例如,在根据上述实施例的半导体器件中,可以颠倒半导体衬底、半导体层、扩散层(扩散区域)等的导电类型(p型或n型)。因此,当n型和p型导电类型之一被定义为第一导电类型且另一导电类型被定义为第二导电类型时,第一导电类型可以是p型且第二导电类型可以是n型。相反,第一导电类型可以是n型且第二导电类型可以是p型。
尽管以上参照实施例详细描述了由本发明人作出的发明,但是本发明不限于上述实施例,并且可以在不偏离本发明的范围的情况下以各种方式进行修改。

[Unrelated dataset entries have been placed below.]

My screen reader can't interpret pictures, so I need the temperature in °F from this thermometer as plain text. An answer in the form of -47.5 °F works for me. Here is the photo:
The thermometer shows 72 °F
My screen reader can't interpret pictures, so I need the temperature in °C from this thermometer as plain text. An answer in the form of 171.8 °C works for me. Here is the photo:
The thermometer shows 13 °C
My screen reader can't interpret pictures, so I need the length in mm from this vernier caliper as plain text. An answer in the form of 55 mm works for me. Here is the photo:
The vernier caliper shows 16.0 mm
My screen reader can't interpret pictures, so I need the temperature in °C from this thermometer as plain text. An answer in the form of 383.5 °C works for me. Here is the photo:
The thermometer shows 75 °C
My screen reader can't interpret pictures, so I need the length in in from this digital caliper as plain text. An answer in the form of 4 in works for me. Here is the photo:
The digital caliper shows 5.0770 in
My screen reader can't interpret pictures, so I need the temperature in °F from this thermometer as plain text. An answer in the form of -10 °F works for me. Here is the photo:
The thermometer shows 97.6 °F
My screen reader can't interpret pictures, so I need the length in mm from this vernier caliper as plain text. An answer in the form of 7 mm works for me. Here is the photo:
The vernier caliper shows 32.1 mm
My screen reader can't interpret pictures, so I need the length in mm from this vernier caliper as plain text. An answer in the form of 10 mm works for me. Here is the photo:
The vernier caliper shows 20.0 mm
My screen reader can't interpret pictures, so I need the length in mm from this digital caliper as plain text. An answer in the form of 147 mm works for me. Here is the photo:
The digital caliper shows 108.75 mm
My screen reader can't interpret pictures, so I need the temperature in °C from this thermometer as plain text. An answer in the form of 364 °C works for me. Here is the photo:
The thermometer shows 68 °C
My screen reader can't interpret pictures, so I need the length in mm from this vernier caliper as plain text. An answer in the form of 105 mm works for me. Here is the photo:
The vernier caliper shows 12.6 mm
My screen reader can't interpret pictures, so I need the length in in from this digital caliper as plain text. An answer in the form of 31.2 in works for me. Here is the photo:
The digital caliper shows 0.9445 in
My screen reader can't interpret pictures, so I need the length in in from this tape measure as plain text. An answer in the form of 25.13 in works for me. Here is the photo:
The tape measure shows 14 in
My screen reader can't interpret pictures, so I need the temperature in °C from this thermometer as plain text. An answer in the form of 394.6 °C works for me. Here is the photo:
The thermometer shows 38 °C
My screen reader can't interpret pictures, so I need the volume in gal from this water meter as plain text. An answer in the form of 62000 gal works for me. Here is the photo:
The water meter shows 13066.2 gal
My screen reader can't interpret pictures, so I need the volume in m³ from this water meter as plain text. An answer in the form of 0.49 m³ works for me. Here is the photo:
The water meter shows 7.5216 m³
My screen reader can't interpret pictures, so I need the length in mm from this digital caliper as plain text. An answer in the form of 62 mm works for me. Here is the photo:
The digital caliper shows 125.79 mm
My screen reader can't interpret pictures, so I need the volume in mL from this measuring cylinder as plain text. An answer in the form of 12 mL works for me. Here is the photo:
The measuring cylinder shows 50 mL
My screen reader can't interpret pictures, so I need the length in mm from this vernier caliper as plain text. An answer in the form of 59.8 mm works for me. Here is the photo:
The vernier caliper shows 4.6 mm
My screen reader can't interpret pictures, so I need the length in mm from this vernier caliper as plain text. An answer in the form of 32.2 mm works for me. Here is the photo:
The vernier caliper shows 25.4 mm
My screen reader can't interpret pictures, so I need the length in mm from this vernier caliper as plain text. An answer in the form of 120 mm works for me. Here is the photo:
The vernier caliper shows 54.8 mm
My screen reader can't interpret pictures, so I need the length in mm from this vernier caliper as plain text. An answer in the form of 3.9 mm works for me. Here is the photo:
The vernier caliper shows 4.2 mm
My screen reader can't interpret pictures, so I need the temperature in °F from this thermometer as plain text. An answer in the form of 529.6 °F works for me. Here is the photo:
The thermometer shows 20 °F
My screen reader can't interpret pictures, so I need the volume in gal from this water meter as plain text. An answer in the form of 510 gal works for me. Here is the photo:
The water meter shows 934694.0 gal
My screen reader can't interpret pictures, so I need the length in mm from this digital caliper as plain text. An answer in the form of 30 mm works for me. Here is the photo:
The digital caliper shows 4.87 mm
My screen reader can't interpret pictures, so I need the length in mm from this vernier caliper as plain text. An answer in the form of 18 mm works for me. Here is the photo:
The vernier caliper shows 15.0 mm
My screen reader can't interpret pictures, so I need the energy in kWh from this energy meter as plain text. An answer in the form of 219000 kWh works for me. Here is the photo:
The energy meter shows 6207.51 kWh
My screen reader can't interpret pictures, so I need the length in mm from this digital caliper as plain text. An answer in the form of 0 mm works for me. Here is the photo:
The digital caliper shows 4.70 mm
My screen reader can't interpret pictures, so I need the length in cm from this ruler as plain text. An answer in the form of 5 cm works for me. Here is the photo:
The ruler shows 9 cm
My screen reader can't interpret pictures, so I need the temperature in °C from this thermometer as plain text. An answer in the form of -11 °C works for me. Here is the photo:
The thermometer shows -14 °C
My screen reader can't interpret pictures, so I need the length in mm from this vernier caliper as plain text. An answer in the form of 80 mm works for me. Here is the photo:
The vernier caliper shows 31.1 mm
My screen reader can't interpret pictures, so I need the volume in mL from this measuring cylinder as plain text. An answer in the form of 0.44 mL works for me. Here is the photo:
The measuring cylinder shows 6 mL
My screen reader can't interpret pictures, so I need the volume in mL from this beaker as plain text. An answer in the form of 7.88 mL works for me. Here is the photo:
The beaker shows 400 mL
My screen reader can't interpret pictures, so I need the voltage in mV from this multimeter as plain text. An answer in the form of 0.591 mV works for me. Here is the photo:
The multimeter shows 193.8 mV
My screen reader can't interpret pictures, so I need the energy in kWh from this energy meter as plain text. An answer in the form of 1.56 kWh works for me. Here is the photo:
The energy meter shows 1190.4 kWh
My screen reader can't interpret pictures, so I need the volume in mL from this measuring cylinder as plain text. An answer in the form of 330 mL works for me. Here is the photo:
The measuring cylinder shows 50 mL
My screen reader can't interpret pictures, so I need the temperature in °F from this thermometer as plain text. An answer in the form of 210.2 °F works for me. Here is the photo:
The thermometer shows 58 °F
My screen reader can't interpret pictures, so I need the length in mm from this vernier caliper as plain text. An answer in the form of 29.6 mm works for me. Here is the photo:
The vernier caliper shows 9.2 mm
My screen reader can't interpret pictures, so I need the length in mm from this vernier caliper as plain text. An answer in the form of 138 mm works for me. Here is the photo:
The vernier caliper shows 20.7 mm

尽管已经根据若干实施例描述了本发明,但是本领域技术人员将认识到,可以在所附权利要求的精神和范围内以各种修改来实践本发明,并且本发明不限于上述示例。
此外,权利要求的范围不受上述实施例的限制。
此外,注意,申请人的意图是即使在稍后审查期间进行修改也包含所有权利要求要素的等同物。
Claims (2)
1.一种沟槽栅极绝缘栅双极晶体管,包括:
衬底;
设置在所述衬底上的第一导电类型的沟道层;
设置在所述沟道层两侧的两个第一导电类型的浮置层,所述第一导电类型的浮置层比所述沟道层深;
设置在两个浮置层之间的第一发射极沟槽和第二发射极沟槽,所述第一发射极沟槽和第二发射极沟槽分别与浮置层接触;
设置在所述第一发射极沟槽和第二发射极沟槽之间的第一栅极沟槽和第二栅极沟槽,所述第一栅极沟槽设置在所述第一发射极沟槽附近,并且所述第二栅极沟槽设置在所述第二发射极沟槽附近;
设置在所述第一栅极沟槽和第二栅极沟槽之间的第一源极扩散层和第二源极扩散层,所述第一源极扩散层与所述第一栅极沟槽接触,并且所述第二源极扩散层与所述第二栅极沟槽接触;
第一接触件,耦合到所述第一栅极沟槽和第二栅极沟槽之间的所述第一导电类型的沟道层;
第二接触件,耦合到所述第一发射极沟槽和所述第一栅极沟槽之间的所述第一导电类型的沟道层;以及
第三接触件,耦合到所述第二发射极沟槽和所述第二栅极沟槽之间的所述第一导电类型的沟槽层,
其中,所述源极扩散层不设置在所述第一发射极沟槽与所述第一栅极沟槽之间以及所述第二发射极沟槽与所述第二栅极沟槽之间。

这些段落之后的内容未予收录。